Christianity,  Theology/Bible

A Secular Writer Puzzles over Tebow

I thought this piece from Chuck Klosterman was really fascinating. He is puzzling over how to understand Tebow, his faith, and how it appears that God is rewarding Tebow with unlikely victories. Here’s his conclusion:

The crux here, the issue driving this whole “Tebow Thing,” is the matter of faith. It’s the ongoing choice between embracing a warm feeling that makes no sense or a cold pragmatism that’s probably true. And with Tebow, that illogical warm feeling keeps working out. It pays off. The upside to secular thinking is that — in theory — your skepticism will prove correct. Your rightness might be emotionally unsatisfying, but it confirms a stable understanding of the universe. Sports fans who love statistics fall into this camp. People who reject cognitive dissonance build this camp and find the firewood. But Tebow wrecks all that, because he makes blind faith a viable option. His faith in God, his followers’ faith in him — it all defies modernity. This is why people care so much. He is making people wonder if they should try to believe things they don’t actually believe.

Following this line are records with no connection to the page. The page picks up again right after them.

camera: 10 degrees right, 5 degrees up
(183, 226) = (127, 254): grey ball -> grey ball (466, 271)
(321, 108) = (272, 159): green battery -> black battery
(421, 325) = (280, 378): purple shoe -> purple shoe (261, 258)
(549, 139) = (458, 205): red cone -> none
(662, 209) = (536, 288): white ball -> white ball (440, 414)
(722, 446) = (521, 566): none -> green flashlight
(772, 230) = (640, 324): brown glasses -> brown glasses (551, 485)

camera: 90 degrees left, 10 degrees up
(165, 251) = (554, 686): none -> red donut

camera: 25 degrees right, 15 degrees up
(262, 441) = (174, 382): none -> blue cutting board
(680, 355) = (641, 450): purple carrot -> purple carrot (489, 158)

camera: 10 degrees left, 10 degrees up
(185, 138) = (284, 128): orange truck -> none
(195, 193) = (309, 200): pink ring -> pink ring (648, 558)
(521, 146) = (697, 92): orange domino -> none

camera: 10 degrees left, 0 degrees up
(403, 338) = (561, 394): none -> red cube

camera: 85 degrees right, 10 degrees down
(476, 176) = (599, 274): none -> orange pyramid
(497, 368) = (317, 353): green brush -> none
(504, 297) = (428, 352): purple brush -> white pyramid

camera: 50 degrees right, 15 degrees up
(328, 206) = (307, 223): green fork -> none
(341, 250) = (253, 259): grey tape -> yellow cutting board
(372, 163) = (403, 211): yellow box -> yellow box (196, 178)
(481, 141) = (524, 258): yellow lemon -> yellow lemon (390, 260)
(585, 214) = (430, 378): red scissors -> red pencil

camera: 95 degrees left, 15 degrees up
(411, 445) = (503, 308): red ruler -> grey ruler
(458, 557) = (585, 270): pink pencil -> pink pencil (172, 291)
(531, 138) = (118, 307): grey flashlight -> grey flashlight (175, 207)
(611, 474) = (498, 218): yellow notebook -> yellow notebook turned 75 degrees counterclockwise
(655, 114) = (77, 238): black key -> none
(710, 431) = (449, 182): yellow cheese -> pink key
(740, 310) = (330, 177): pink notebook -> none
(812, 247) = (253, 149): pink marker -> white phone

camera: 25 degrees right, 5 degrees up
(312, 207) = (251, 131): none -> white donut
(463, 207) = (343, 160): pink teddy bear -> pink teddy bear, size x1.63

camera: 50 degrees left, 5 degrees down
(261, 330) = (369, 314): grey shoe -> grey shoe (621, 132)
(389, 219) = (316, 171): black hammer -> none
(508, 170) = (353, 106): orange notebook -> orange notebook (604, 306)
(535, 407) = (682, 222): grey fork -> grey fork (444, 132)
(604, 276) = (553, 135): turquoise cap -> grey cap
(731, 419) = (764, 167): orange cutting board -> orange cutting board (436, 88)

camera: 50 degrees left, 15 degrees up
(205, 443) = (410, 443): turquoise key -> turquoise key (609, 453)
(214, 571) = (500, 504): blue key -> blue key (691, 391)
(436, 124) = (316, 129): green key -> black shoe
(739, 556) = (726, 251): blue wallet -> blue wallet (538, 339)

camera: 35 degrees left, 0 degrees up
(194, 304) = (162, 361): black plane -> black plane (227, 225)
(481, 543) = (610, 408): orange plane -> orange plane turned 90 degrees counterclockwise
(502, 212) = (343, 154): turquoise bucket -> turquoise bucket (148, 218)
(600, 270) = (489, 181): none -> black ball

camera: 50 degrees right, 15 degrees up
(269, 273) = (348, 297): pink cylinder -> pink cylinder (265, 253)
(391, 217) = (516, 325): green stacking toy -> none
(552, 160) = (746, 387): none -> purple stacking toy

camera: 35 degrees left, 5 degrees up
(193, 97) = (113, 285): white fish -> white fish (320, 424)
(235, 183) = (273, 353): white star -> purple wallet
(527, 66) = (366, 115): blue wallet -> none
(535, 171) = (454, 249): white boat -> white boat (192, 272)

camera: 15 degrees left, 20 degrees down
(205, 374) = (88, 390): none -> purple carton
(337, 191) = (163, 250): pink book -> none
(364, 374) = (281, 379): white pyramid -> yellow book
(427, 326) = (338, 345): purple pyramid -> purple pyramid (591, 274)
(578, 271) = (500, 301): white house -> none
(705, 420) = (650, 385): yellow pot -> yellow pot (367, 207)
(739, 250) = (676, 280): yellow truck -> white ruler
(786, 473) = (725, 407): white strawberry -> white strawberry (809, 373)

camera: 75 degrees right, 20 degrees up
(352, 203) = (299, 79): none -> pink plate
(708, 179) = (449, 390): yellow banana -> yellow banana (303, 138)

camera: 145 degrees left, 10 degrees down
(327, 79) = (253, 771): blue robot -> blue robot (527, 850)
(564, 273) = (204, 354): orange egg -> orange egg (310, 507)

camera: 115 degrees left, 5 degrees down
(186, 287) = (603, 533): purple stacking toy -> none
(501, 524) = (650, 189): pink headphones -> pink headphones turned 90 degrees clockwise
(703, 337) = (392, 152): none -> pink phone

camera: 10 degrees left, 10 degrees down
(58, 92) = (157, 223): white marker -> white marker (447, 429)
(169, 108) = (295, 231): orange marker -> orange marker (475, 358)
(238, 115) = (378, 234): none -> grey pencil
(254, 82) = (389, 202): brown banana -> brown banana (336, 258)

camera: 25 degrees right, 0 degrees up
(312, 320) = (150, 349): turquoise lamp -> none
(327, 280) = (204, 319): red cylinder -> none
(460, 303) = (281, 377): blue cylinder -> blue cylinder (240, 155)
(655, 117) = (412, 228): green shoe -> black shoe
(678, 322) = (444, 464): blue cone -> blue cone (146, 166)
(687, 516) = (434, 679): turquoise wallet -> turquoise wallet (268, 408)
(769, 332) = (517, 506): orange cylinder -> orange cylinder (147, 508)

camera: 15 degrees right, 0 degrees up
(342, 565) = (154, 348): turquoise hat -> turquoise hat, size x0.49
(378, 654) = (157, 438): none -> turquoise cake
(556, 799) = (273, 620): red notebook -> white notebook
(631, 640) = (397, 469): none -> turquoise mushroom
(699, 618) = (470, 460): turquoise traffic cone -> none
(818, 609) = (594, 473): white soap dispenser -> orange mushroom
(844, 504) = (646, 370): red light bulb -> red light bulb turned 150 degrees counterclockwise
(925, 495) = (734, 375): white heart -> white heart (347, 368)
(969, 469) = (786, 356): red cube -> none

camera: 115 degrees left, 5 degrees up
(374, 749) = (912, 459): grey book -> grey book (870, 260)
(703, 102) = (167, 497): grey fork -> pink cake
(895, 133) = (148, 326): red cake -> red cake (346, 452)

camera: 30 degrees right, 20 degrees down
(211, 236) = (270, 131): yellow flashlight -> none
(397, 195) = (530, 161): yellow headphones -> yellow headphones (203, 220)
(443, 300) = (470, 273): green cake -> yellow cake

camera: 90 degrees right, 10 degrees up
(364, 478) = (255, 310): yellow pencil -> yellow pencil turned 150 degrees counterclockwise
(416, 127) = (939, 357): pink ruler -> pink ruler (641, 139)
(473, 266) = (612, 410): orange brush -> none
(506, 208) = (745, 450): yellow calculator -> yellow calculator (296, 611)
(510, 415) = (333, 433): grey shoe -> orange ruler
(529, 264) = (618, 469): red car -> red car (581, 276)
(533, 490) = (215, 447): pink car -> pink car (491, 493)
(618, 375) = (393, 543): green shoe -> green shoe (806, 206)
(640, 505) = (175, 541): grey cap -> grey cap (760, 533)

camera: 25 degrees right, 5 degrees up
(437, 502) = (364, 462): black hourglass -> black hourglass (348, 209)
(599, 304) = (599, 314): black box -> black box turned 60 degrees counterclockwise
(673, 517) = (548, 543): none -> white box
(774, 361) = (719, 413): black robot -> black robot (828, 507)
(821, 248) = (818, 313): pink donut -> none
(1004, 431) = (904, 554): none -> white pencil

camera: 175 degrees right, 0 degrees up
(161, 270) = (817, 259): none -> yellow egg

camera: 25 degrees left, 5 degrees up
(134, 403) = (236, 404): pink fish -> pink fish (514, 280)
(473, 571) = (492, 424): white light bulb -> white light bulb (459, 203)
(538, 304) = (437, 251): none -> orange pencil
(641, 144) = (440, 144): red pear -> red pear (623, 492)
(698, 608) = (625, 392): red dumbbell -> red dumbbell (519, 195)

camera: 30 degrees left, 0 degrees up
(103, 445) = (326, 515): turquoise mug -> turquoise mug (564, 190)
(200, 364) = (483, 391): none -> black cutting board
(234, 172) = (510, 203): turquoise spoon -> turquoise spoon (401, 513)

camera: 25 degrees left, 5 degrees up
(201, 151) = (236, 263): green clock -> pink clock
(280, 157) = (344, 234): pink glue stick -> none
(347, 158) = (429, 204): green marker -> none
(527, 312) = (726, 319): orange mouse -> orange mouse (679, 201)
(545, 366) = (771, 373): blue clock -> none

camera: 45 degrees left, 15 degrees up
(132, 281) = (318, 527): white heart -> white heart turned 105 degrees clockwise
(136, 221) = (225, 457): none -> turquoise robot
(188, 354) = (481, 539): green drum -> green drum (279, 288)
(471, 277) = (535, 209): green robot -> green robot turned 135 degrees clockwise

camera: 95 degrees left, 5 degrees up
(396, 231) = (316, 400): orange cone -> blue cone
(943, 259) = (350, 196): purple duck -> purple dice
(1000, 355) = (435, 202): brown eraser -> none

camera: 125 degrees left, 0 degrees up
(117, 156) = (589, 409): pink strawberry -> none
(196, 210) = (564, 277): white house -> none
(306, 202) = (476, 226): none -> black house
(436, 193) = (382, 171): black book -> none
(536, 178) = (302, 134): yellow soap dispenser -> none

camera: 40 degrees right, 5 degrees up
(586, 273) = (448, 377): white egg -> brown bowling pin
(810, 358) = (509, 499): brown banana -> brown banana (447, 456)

I don’t think that Tebow’s defiance of the odds in football games is what’s the most remarkable thing about him. What’s remarkable is that he behaves like a regenerate person in the midst of a professional culture that revels in debauchery. Having said that, it is wrong to interpret Tebow’s victories on the field as the reward for his behavior. That could all change at any moment. Tebow’s real moment to shine and to confound his critics will probably come when the victories end (2 Thessalonians 1:4-5).

Read the rest here.

(HT: Justin Taylor)

5 Comments

  • Derek

    Long before Tebow came along, I heard a former quarterback say that being a quarterback is the ultimate confidence game. That you can have a guy with all the tools, skills and natural ability fail if he lacks confidence, and vice versa. It strikes me that Christianity is a confidence game too – it does require a child like faith… though not in one’s self, but rather in God. Tebow lives those realities in a way that many of us don’t or can’t.

  • Tim Webb

    Dr. Burk, I have to disagree. The most fascinating thing about him is how he keeps his team winning week to week when he doesn’t have the traditional NFL quarterback skillset. I don’t think it will last, but winning week after week speaks for itself. I’m rooting for him, despite the fact I think he’ll be out of the league for good in 2 years unless he agrees to play a different position or as a ‘change of pace’ quarterback backing up another quarterback.

  • Jonathan Martin

    I have to address the straw-man in Klosterman`s article, which is the idea that a stable univers necessitates the absence of God. This is true, but not in the way the author presents it. Stability is unscientifique since we know that everything tends to dissorder. God is the ultimate stabilizer since only He can use the laws of science in a way that creates stability instead of destroying it. Maybe the courrage of Christians like Tebow comes from faith that because of God, the univers is stable. I don`t have to live in fear of the destruction that threatens me at every turn. At the same time, I don`t have to live in fear of arbitrary Deities because God is a God of law and order. Its like my computer. I believe it was intelligently designed. But because of continuing viruses, I need continual updates on my operating system that come from the same people who designed the operating system. Without these updates, my computer will likely crash. In the same way, if it wasn`t for God holding things in stability, we would have been destroyed by this hostile univers a long time ago. The straw man is saying that believing this amounts to believing that the univers is held together by fairies. I don`t believe my computer operates by fairies….

  • Mike Gantt

    You said, “Tebow’s real moment to shine and to confound his critics will probably come when the victories end.”

    Well said.

    Until then, however, it is a joy to see someone praise Christ in the public square.